Segundo o chefe do Executivo, a preocupação é com a futura concessão da rodovia e a inclusão de melhorias estruturais no trecho que corta o Estado de São Paulo.
“A informação que nós temos é que agora em outubro de 2026 deve ter um leilão de uma nova concessão. Uma reorganização da concessão já existente, com algumas obras a mais. Eu já pedi uma reunião com o vice-presidente da República, Geraldo Alckmin, para tratar desse assunto. É um assunto que vem trazendo perdas de vidas aqui no trecho de São Paulo. São ocorrências sérias. Vamos dialogar com o governo federal para que essa concessão possa incluir melhorias de infraestrutura nesse trecho da BR-153”, afirmou.

Paralelamente, a Polícia Rodoviária Federal (PRF) informou que havia atualizado, dias antes do acidente, um relatório apontando problemas na pista, como buracos e falhas na faixa de rolamento. O documento foi encaminhado ao Ministério Público Federal (MPF) de Ourinhos.
“Foi feito na segunda-feira de manhã um contato com o Ministério Público Federal (MPF) de Ourinhos.
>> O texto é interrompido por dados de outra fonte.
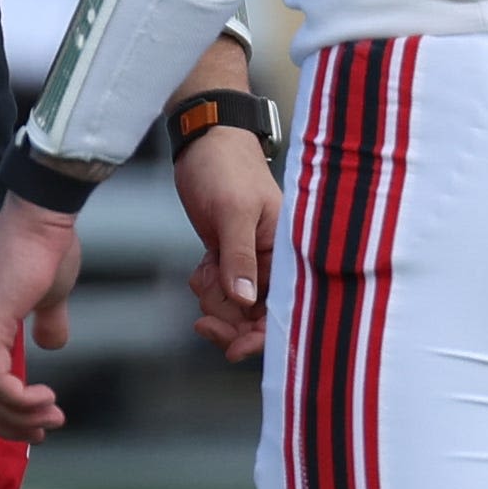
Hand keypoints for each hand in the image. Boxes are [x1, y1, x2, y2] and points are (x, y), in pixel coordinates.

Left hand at [0, 192, 82, 441]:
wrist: (45, 214)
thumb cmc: (48, 248)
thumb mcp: (48, 296)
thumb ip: (47, 320)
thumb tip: (53, 343)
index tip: (35, 422)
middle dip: (9, 425)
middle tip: (45, 428)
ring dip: (19, 417)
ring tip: (52, 414)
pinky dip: (19, 401)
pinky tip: (45, 397)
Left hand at [175, 127, 277, 361]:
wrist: (204, 139)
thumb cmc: (224, 165)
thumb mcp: (232, 211)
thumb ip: (240, 257)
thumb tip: (245, 302)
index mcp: (286, 249)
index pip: (281, 307)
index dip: (258, 335)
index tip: (231, 349)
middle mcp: (273, 259)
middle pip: (255, 316)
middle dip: (227, 319)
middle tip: (202, 321)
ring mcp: (251, 259)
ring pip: (234, 306)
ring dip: (214, 301)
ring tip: (202, 276)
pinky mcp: (231, 255)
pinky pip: (221, 290)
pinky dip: (207, 287)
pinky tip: (201, 269)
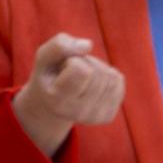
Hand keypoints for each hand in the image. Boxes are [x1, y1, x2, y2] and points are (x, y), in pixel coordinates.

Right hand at [11, 33, 124, 157]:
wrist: (52, 103)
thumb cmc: (49, 74)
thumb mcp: (44, 56)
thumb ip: (59, 45)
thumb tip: (88, 45)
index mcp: (58, 102)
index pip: (82, 70)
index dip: (73, 60)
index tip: (63, 67)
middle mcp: (78, 113)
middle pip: (98, 72)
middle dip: (86, 62)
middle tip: (71, 72)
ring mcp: (95, 117)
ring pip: (111, 75)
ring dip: (96, 67)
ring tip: (81, 76)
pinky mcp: (108, 115)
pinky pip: (119, 80)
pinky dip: (107, 74)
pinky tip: (92, 82)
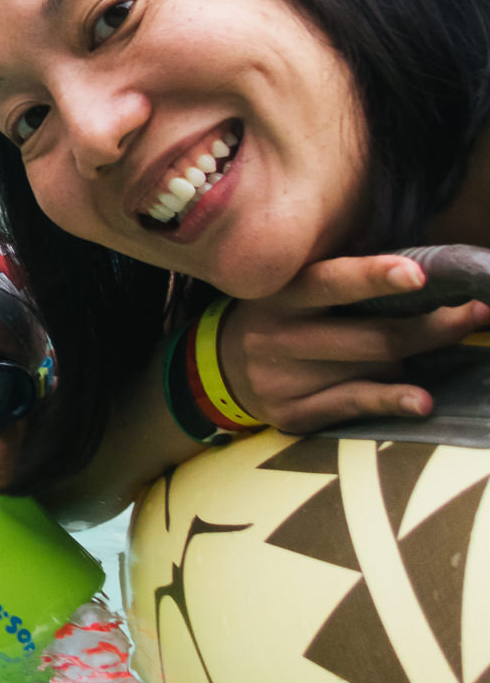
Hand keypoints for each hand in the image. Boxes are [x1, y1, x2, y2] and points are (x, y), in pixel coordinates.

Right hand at [218, 253, 489, 433]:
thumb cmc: (278, 316)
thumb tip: (418, 270)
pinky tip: (423, 401)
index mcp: (282, 294)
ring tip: (457, 338)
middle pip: (371, 335)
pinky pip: (353, 405)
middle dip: (432, 325)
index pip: (331, 282)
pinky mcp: (292, 412)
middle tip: (476, 313)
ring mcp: (283, 377)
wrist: (218, 366)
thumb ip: (340, 281)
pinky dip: (393, 401)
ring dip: (419, 358)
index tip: (418, 275)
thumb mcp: (293, 290)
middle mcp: (278, 335)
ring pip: (370, 369)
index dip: (374, 277)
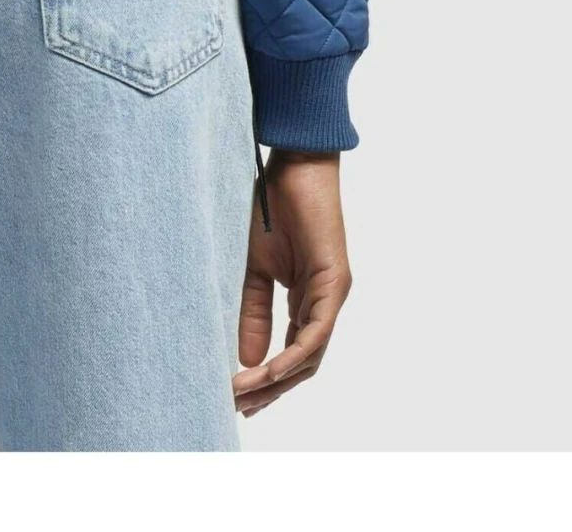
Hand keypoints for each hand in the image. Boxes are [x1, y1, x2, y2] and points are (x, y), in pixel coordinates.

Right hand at [233, 149, 351, 416]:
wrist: (293, 164)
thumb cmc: (273, 207)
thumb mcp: (253, 267)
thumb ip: (253, 311)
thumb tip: (247, 360)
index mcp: (306, 300)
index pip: (292, 353)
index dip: (268, 380)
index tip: (237, 396)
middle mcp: (324, 303)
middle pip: (304, 363)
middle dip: (271, 389)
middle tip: (239, 407)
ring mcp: (332, 294)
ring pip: (312, 354)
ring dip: (279, 378)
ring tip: (245, 391)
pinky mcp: (334, 282)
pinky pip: (316, 331)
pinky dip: (294, 353)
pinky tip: (268, 369)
Existe um procedimento já instaurado para acompanhamento das condições da rodovia. Por coincidência, na semana passada, a gente estava atualizando um relatório de buracos, de falhas de faixa de rolamento. Passamos isso para eles na sexta-feira e, infelizmente, na segunda-feira esse fato aconteceu”, explicou o inspetor Bruno Bernardo.
Os encaminhamentos foram discutidos durante uma ampla reunião realizada em Marília, que reuniu autoridades municipais, a Defesa Civil do Estado de São Paulo, a PRF, a Polícia Civil e uma comitiva do Governo do Estado do Maranhão para tratar dos desdobramentos da tragédia.
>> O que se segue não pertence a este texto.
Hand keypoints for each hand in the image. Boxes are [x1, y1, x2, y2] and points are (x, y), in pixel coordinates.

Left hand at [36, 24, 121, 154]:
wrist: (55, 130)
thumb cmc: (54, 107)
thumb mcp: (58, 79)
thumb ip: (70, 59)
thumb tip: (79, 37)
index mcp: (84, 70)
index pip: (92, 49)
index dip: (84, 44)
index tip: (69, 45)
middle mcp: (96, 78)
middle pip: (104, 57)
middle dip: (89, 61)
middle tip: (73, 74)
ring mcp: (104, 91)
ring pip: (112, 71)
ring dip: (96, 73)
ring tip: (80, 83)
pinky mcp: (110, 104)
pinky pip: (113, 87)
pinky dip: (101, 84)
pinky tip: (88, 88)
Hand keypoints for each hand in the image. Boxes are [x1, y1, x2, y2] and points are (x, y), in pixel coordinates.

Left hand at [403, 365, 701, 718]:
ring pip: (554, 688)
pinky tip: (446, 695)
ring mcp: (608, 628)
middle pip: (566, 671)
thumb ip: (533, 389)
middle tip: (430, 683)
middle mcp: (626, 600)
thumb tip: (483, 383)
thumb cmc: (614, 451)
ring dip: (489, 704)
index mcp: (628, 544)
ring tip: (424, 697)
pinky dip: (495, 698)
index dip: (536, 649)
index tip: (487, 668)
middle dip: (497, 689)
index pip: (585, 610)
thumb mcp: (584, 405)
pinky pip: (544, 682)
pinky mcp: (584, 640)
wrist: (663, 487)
O prefeito destacou que o objetivo central do grupo é garantir atendimento e retorno seguro aos sobreviventes. “O foco nosso agora de imediato é acolher as vítimas do acidente e que eles possam ser devolvidos para os lares”, declarou.
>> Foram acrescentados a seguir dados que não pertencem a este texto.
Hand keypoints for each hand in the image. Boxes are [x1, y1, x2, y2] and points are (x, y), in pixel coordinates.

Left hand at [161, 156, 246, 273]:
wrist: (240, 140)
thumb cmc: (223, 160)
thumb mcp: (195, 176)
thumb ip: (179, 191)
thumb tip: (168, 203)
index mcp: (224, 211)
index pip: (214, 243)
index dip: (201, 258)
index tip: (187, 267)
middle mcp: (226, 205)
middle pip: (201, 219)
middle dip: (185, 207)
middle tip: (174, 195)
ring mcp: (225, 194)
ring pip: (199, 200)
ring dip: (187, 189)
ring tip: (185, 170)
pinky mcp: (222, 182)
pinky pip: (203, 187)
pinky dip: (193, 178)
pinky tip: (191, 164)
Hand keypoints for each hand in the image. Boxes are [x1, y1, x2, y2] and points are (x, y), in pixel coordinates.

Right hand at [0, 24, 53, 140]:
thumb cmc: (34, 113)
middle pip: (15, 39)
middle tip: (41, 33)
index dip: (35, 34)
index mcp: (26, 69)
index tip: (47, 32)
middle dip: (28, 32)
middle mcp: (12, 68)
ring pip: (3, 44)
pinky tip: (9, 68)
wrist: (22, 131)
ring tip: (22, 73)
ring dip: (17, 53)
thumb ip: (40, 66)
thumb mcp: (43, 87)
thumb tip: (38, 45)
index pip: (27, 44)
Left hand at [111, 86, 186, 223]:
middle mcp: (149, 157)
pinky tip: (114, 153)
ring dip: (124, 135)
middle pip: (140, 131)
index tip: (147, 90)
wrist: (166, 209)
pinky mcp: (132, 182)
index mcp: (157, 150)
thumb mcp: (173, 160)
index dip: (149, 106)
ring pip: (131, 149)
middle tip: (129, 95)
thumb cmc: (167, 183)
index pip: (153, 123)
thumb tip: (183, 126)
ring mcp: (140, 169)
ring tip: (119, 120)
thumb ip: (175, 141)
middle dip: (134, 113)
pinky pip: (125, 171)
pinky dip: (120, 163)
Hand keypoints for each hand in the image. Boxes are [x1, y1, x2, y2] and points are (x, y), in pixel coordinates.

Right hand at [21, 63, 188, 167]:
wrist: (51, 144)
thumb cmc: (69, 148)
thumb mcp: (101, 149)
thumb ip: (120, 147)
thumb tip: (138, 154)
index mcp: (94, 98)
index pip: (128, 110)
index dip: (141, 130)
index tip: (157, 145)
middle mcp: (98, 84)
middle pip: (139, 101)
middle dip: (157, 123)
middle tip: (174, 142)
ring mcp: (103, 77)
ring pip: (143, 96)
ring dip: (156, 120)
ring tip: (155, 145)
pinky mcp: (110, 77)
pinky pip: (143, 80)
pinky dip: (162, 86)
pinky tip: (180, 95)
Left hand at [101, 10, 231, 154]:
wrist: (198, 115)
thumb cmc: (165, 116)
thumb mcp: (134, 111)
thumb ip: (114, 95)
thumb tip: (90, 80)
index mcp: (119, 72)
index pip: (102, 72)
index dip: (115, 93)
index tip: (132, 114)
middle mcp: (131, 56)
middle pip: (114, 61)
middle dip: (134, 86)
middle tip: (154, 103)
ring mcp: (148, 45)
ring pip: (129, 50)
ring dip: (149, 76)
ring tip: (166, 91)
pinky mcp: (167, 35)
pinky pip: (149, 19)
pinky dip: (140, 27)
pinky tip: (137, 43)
Durante a reunião, foi anunciado um convênio entre o Governo do Estado de São Paulo e a Prefeitura de Marília para custear as despesas decorrentes da tragédia. O valor total é de R$ 231 mil, sendo cerca de R$ 186 mil do Estado e R$ 46 mil de contrapartida do município.

Segundo o coronel Rinaldo de Araújo Monteiro, responsável pela Defesa Civil paulista, os recursos devem ser liberados em caráter de urgência. A Câmara Municipal deve convocar sessão extraordinária para agilizar a tramitação. A verba será destinada à compra de passagens aéreas e, se necessário, ao translado de corpos, com prazo de utilização de 180 dias.
Até o momento da reunião, prefeituras de três cidades do Maranhão já haviam realizado o translado de seis corpos. Entre os sobreviventes, 14 receberam alta médica e estão aptos a retornar, enquanto outros permanecem internados em hospitais de Marília ou acolhidos na Casa Cidadã.
No âmbito criminal, a Polícia Civil solicitou a prisão preventiva do motorista do ônibus. De acordo com o delegado seccional de Marília, Wilson Frazão, o condutor assumiu o risco ao trafegar com um veículo em péssimo estado de conservação, inclusive com um pneu a menos.
“Do ponto de vista de investigação de crime, o acidente é a princípio imputável ao motorista”, declarou Frazão, acrescentando que há indícios de infrações e irregularidades.
As autoridades também apuram a natureza da viagem. Os passageiros eram trabalhadores rurais maranhenses que seguiam para o sul do país. Há suspeita de que estariam sendo submetidos a condições análogas à escravidão. O Ministério do Trabalho e Emprego (MTE) e a Comissão Nacional de Erradicação do Trabalho Escravo foram acionados.

O coronel Célio Roberto, da Defesa Civil do Maranhão, criticou o que chamou de “aproveitadores” que exploram a mão de obra sazonal e defendeu maior rigor nas políticas públicas.
“Já tem sido feito trabalho de acolhimento desses maranhenses que trabalham na lavoura. Tem que ser feita uma política, a nível de governo federal, para que isso não ocorra. De termos brasileiros, não só maranhenses, mas brasileiros submetidos a esse tipo de trabalho que é criminoso e é condenável, nessa condição análoga de escravo. Se vai contratar, não tem problema nenhum, mas pelas vias legais, com as garantias trabalhistas asseguradas”, concluiu.